Supplied information
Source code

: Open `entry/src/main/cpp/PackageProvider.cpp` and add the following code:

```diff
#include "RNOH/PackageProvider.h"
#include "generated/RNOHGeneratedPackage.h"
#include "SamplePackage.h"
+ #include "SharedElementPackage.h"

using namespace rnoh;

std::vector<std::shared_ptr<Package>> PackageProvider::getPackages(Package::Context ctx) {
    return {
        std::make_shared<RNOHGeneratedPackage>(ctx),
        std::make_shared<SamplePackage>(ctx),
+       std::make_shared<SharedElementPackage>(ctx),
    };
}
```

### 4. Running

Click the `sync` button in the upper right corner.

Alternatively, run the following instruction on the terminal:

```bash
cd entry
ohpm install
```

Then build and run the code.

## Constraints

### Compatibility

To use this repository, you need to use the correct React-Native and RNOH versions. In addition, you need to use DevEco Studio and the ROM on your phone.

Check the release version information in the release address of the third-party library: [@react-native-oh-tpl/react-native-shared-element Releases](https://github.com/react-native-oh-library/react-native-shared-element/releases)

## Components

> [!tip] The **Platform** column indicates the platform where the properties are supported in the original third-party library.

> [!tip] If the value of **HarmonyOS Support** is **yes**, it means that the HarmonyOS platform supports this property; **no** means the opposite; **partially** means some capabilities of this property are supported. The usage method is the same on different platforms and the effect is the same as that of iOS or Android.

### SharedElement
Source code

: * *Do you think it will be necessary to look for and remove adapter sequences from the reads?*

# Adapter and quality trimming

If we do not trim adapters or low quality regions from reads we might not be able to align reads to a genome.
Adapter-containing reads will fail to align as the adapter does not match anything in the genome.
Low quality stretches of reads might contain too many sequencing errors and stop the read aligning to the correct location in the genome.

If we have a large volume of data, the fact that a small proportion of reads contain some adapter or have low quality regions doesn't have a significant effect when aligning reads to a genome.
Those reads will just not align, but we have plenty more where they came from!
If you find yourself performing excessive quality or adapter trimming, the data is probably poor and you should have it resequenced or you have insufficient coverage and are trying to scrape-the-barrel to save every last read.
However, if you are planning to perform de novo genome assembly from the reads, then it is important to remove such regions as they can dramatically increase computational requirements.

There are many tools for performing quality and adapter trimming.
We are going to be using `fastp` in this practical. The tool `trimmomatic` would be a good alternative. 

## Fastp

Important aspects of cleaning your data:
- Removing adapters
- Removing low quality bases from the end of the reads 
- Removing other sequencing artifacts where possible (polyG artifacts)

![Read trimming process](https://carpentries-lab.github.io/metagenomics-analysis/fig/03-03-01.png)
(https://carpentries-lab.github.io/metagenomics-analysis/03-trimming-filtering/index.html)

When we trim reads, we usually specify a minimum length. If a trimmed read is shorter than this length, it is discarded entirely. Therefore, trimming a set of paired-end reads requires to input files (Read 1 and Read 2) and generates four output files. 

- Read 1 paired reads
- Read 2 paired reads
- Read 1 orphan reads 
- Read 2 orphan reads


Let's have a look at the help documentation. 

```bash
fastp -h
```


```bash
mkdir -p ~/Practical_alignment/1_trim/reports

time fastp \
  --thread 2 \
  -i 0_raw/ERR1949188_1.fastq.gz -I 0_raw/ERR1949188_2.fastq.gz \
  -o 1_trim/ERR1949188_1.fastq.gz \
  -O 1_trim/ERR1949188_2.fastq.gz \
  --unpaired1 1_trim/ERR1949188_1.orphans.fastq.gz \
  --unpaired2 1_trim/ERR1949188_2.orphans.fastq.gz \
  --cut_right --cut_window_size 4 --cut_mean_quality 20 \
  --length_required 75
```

What is required
Tally the lines of the records that contain the word "SamplePackage", then give only the tally.

Written solution
2